We manage an eight-unit co-op in Chelsea that admitted a new shareholder who is a litigator. I told the board that some co-ops don’t allow a lawyer. They said, “Yada yada.” This guy is now one hell of a pain. You do something, he says, “I’m suing the co-op.” When he first bought, the board said, “You cannot use the roof.” His apartment is on one floor, and he has a room on another floor with a door that lets out onto the roof. The roof is level with two other apartments; from the roof, you can look right into their windows. The neighbors complained bitterly. The board said they were going to close the door, and he said he was going to sue because other shareholders were using the roof, and the board was discriminating against him.

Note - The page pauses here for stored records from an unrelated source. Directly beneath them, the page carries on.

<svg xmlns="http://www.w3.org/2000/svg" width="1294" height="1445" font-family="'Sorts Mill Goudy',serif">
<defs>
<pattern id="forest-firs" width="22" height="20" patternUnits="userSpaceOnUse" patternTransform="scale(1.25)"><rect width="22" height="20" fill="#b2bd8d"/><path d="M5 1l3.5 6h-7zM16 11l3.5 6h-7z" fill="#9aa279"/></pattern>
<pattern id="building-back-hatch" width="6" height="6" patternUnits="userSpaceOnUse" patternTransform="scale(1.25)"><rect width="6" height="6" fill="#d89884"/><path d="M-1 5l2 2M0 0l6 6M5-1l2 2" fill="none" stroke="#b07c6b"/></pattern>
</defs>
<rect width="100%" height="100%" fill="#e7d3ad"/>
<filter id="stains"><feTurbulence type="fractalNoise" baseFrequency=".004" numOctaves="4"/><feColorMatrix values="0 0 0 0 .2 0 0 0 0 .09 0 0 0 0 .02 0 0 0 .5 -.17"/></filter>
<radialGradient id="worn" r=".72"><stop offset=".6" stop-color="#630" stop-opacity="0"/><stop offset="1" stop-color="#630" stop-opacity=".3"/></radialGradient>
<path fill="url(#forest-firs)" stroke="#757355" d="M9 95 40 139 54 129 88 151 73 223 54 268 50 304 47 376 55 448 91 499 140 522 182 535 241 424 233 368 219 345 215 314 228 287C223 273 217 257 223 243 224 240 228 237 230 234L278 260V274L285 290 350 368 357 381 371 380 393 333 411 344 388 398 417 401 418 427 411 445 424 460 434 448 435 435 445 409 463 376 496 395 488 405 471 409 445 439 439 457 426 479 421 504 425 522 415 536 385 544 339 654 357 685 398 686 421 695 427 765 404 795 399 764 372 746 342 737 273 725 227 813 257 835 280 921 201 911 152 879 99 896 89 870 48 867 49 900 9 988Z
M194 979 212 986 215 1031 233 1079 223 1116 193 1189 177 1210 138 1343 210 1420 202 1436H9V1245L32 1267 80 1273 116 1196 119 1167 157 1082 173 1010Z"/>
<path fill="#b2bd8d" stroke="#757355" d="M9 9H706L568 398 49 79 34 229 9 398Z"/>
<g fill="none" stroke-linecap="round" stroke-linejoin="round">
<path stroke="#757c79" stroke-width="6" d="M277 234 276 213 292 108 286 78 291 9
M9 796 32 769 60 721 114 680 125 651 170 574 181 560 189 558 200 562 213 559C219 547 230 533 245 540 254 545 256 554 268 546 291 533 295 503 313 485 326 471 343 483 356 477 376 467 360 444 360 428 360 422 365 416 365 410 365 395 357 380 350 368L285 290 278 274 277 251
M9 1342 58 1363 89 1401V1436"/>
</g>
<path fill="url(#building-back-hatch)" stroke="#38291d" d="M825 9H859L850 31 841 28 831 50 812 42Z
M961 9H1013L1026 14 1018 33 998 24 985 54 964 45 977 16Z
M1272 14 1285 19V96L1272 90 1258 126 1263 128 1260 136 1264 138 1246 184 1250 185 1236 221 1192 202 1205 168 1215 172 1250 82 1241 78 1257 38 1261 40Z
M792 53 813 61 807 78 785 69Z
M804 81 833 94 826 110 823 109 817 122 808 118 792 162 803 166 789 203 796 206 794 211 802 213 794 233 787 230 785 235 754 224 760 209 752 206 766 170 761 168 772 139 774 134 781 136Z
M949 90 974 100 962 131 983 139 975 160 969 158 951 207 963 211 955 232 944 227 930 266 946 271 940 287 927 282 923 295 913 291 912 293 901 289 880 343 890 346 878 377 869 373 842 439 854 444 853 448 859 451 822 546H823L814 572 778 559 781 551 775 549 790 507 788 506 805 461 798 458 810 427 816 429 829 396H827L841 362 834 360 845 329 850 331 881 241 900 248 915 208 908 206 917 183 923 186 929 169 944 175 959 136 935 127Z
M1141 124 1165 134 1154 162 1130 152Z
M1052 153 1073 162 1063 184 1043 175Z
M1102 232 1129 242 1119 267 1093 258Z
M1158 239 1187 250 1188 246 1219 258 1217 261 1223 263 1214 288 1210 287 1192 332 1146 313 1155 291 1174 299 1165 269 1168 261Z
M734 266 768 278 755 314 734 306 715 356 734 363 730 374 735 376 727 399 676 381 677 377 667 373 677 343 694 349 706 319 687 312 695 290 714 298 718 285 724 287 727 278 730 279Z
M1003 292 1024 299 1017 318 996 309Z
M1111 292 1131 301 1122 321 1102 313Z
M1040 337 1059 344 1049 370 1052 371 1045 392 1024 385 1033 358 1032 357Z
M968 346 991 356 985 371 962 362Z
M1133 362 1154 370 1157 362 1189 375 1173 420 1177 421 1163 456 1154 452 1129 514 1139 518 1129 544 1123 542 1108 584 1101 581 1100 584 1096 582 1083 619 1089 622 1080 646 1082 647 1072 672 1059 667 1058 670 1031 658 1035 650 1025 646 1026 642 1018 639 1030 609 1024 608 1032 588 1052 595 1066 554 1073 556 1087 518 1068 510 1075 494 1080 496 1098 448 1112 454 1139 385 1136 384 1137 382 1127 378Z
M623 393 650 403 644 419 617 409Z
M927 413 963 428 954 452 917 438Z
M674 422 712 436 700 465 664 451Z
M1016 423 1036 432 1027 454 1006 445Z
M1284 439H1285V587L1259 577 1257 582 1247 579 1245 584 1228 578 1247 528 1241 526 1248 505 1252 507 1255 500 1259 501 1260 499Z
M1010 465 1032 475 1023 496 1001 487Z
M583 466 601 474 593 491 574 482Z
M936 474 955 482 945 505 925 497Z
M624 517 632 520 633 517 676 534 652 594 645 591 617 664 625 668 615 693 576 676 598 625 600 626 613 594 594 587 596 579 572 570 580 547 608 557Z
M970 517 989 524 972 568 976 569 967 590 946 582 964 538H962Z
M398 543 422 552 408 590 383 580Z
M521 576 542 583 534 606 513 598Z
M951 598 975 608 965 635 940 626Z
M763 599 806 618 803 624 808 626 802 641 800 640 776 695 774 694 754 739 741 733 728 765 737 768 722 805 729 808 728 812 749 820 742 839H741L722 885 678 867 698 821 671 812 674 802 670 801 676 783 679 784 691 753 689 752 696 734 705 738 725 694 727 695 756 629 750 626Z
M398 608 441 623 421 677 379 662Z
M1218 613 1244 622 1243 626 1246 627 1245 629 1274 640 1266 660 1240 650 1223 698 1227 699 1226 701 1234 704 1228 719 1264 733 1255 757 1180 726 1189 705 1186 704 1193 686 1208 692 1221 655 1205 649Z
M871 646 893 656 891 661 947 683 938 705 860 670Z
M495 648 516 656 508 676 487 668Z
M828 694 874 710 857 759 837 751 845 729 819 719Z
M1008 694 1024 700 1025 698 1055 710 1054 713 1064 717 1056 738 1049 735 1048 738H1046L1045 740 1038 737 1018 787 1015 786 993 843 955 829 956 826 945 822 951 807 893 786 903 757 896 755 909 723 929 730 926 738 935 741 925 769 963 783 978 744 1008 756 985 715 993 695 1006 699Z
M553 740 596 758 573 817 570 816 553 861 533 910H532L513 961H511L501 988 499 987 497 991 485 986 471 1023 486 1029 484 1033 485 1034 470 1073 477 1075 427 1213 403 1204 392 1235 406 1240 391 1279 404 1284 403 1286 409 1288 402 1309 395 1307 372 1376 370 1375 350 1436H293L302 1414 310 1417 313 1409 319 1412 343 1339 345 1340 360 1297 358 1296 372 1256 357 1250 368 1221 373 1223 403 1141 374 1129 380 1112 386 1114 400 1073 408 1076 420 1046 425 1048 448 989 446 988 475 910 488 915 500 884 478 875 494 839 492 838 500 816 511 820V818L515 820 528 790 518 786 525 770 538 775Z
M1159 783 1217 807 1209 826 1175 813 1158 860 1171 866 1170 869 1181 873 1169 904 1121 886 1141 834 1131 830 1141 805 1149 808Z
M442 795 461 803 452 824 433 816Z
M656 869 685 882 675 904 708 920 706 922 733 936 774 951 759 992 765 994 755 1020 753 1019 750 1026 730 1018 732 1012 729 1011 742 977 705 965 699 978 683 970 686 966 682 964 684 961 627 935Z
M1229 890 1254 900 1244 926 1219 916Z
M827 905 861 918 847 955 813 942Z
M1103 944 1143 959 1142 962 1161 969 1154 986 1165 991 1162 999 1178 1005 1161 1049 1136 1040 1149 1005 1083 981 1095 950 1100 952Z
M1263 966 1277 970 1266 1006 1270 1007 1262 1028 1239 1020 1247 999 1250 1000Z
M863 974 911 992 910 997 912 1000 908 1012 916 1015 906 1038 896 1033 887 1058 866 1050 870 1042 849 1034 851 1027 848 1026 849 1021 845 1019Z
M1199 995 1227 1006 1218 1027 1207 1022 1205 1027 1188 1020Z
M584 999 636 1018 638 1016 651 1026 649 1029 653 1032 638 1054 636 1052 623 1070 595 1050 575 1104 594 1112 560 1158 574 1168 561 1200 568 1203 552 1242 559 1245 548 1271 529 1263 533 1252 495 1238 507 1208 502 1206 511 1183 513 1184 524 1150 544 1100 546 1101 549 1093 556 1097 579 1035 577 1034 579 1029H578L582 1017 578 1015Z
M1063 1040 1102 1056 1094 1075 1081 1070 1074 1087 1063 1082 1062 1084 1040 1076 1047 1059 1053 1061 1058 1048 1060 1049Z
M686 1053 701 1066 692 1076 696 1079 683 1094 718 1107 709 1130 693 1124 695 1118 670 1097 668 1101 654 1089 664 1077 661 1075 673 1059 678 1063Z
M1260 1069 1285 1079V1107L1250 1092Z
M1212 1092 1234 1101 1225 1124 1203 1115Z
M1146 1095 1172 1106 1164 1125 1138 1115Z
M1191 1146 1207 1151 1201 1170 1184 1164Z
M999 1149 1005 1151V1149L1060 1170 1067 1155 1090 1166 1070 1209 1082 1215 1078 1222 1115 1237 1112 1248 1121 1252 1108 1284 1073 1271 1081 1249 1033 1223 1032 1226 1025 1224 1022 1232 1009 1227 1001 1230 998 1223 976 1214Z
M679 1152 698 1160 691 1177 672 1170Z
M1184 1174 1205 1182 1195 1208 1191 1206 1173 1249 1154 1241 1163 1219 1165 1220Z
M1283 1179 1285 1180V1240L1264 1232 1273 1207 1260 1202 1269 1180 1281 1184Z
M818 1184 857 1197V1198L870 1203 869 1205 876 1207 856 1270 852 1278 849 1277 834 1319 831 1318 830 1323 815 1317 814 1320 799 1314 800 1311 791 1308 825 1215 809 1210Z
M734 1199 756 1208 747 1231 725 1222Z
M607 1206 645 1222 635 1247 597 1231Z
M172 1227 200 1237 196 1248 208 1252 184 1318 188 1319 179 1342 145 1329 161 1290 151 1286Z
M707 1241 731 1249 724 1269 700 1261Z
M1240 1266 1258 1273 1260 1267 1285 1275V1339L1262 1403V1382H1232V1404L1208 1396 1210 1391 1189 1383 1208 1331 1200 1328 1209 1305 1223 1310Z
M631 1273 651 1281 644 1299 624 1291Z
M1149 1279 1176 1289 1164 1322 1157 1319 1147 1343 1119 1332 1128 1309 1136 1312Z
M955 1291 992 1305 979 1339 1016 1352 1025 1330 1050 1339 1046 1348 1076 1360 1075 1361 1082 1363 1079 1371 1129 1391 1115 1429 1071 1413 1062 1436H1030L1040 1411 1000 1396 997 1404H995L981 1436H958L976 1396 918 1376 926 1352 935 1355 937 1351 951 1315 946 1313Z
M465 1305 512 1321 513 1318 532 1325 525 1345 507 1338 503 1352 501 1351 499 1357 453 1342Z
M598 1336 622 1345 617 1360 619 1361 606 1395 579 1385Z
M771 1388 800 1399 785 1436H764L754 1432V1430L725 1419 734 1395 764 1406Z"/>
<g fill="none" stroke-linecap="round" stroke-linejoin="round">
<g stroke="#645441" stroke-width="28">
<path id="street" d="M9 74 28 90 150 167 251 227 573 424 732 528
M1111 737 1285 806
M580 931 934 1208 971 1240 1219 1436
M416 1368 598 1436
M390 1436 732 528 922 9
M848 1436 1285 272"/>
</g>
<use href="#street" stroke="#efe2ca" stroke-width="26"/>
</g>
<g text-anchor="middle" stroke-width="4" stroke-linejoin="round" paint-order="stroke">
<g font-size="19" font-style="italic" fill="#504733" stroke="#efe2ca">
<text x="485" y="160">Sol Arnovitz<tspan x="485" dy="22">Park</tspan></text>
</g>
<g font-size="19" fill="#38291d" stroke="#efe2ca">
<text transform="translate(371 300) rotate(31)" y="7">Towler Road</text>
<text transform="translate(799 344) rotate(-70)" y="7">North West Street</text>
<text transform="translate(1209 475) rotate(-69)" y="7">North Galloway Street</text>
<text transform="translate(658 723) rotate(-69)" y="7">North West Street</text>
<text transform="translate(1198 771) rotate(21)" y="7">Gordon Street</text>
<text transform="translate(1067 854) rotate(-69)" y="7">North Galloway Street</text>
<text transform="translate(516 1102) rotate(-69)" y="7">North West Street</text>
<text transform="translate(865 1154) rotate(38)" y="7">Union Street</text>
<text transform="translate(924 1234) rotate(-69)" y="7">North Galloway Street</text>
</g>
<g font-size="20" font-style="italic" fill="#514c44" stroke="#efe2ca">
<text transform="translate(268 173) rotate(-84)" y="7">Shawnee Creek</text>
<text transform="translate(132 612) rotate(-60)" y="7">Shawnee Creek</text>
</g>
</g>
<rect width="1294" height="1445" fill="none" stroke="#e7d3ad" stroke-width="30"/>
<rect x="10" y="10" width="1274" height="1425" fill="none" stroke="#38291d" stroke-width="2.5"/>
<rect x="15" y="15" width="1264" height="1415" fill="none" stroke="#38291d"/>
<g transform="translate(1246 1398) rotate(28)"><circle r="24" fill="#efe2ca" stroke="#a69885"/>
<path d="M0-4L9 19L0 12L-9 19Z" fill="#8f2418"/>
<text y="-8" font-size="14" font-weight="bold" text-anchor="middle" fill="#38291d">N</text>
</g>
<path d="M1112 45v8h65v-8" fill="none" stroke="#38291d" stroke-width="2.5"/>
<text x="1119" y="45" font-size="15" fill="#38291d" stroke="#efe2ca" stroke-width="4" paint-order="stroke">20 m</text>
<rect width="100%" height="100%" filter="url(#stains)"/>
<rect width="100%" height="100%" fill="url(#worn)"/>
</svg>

The co-op, after six months, is at the point where the board is going to vote this guy out and go to court. The board can cancel the proprietary lease because the super-majority doesn’t like him, because he’s a pain in the tuchus. This guy will end up having to sell.
Be extremely careful who you allow into your co-op. The primary consideration is not always financial. But what do you do with a problematic shareholder? Either marginalize him, or legally get rid of him. Those are your two options. The board could also say that from now on, we won’t allow any litigators into the building, which is unfair – I’m sure there is a nice litigator somewhere.